Ce douzième tome de la saga est le dernier volet du troisième cycle portant pour titre Les Complots.
Lucius Murena avait disparu. Il avait été blessé en tombant dans un piège à la sortie d’un banquet. Il a mis du temps à se remette sur pied. Revenu à Rome, il retrouve l’estime de Néron, au grand dam de Tigellin. De plus, l’Empereur a reçu l’Hydre, cette femme mystérieuse, cette gladiatrice hors-pair, attachée à Lucius. Tigellin charge son homme de main, Le Besogneux, un nain contrefait, de soudoyer un serviteur de Lemuria, l’ex-maîtresse de Lucius.
Néron veut combattre contre l’Hydre. Vaincu, il l’épargne cependant, confiant à Murena l’étrange sentiment ressenti, une attirance envers elle comme s’il existait un lien. Il le charge de trouver son origine. Mais Tigellin réussit à introduire des idées de complots dans l’esprit de l’Empereur et celui-ci…
Jean Dufaux affectionne les séries où il peut multiplier les cycles de manière à braquer le projecteur sur des situations, des individus esquissés, évoqués dans de précédents albums. Il en est ainsi dans l’étonnante Complainte des landes perdues (Dargaud). Mais ici, avec le personnage de Néron, dans cette Rome qui bouillonne, il a la matière pour développer des complots tant la pratique était monnaie courante.
Il décrit une Rome en proie à la cruauté, un théâtre impitoyable d’ambitions, de vanités. Cette ville est un creuset de luxure, de violence qui s’entremêlent pour servir la soif de puissance, de pouvoir d’une poignée d’individus.
Avec son art consommé du récit, ses capacités narratives, Dufaux donne une histoire dans l’Histoire, appuyée sur des faits authentiques. Il a le souci de respecter, ici, une certaine réalité même s’il s’offre pour le plaisir, pour le plaisir des lecteurs, quelques libertés. Il en est ainsi des circonstances de la mort de Sénèque, ce philosophe qui éduqua Néron avant d’être victime de trahisons.

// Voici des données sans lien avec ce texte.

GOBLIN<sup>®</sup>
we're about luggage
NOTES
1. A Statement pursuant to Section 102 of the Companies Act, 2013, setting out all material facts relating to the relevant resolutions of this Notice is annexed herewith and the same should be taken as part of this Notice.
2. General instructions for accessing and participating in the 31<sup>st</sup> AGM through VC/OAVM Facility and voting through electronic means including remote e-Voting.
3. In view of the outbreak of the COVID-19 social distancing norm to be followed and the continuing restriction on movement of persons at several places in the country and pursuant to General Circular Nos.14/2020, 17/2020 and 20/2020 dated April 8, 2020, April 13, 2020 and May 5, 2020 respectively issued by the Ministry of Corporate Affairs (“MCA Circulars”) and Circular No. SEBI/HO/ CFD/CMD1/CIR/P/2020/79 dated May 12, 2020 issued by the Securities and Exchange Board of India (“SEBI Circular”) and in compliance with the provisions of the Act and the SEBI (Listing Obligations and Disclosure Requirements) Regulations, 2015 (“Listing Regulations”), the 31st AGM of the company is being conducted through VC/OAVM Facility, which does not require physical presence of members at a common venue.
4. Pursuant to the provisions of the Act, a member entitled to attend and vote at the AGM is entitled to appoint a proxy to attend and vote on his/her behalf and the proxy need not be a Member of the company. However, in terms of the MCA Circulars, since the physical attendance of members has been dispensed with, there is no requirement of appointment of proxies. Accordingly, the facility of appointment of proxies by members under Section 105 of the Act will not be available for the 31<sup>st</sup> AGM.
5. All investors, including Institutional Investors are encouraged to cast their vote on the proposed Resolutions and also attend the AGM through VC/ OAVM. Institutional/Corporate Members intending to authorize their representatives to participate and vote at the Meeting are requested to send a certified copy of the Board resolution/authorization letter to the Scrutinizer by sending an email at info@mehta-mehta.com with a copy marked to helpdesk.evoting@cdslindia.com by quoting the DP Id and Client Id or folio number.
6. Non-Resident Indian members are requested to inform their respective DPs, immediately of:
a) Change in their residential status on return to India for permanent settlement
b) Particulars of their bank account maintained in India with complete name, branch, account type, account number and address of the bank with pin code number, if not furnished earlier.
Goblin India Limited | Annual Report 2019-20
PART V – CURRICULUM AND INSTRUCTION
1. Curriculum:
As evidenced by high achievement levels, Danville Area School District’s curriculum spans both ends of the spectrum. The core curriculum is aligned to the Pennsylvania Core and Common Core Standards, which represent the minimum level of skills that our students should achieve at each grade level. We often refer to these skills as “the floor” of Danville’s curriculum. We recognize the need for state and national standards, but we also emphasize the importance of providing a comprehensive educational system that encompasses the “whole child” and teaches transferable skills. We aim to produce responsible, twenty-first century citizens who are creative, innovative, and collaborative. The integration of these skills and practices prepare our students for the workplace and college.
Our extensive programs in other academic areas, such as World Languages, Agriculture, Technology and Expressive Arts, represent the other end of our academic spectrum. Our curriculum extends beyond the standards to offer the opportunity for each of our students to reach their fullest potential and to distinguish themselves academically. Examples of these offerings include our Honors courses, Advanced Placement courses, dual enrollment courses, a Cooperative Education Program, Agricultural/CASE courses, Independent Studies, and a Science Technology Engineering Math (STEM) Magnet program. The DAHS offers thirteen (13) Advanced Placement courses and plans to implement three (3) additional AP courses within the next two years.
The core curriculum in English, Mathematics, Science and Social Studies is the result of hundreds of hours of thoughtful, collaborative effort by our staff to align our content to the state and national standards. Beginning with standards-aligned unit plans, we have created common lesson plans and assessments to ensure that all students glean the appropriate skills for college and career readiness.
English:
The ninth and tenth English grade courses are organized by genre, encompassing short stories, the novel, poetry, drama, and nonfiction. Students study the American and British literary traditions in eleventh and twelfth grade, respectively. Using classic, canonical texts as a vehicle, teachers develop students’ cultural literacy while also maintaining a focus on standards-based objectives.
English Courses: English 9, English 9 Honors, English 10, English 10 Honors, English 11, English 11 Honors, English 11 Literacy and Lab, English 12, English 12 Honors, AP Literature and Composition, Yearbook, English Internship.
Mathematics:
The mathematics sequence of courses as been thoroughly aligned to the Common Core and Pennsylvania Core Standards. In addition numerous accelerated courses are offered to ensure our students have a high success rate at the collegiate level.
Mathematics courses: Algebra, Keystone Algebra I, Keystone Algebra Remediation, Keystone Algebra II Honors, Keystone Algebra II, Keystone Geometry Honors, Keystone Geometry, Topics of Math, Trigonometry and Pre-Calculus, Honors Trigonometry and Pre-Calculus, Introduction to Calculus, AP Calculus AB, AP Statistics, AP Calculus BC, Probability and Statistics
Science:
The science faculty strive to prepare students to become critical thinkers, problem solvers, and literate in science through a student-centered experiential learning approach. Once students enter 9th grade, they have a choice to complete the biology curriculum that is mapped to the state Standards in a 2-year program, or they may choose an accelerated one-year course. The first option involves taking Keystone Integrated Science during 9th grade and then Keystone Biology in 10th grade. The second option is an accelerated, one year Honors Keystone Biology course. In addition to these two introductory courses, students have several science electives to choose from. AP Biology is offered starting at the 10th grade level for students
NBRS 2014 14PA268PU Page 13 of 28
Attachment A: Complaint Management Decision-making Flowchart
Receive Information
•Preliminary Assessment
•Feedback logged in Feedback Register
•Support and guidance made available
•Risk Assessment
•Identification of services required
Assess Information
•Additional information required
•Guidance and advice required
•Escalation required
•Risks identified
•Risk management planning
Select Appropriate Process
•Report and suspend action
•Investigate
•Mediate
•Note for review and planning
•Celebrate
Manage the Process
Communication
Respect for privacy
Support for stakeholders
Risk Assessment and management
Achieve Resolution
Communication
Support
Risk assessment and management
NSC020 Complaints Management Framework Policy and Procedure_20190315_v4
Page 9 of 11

C’est le troisième album dessiné par Theo, ce créateur né à Florence. Celui-ci a su s’approprier de belle manière l’esprit, reprendre les personnages initiés par Philippe Delaby. Il offre une mise en images marquante. Ses protagonistes réalistes sont beaux — même des affreux comme Le Besogneux. Il donne des décors superbes, mis en valeur par un fameux souci du détail. Ses vignettes sont à regarder de près pour en apprécier toute la richesse. Son travail est magnifié par une mise en couleurs particulièrement réussie de Lorenzo Pieri qui restitue, avec ses teintes chaudes, la chair des protagonistes, l’atmosphère climatique de cette région italienne.
Dans une postface, Jean Dufaux annonce qu’il entame l’écriture du dernier cycle et que : “Une surprise attendra les lecteurs. Une boucle dans le temps, comme un écho des vieilles complicités, de celles qui parviennent parfois à survivre… “
Ce douzième chapitre est une réussite totale tant pour le contenu du scénario que pour un graphisme qui enchante le regard.
serge perraud
Jean Dufaux (scénario), Theo (dessin) & Lorenzo Pieri (couleurs), Murena — Chapitre Douzième : Mort d’un sage, Dargaud, mars 2024, 64 p. — 14,50 €.